Exercise description ->
Copy out the text of the listing below, putting "Bando pubblico" wherever "Avviso pubblico" appears and changing nothing else. Leave out the pictures.
(Source material begins)
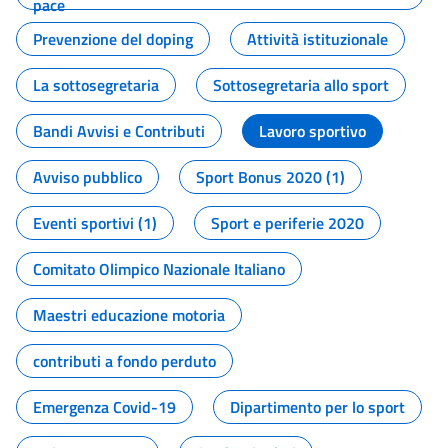
pace
Prevenzione del doping
Attività istituzionale
La sottosegretaria
Sottosegretaria allo sport
Bandi Avvisi e Contributi
Lavoro sportivo
Avviso pubblico
Sport Bonus 2020 (1)
Eventi sportivi (1)
Sport e periferie 2020
Comitato Olimpico Nazionale Italiano
Maestri educazione motoria
contributi a fondo perduto
Emergenza Covid-19
Dipartimento per lo sport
(Source material ends)
Reply to the exercise ->
pace
Prevenzione del doping
Attività istituzionale
La sottosegretaria
Sottosegretaria allo sport
Bandi Avvisi e Contributi
Lavoro sportivo
Bando pubblico
Sport Bonus 2020 (1)
Eventi sportivi (1)
Sport e periferie 2020
Comitato Olimpico Nazionale Italiano
Maestri educazione motoria
contributi a fondo perduto
Emergenza Covid-19
Dipartimento per lo sport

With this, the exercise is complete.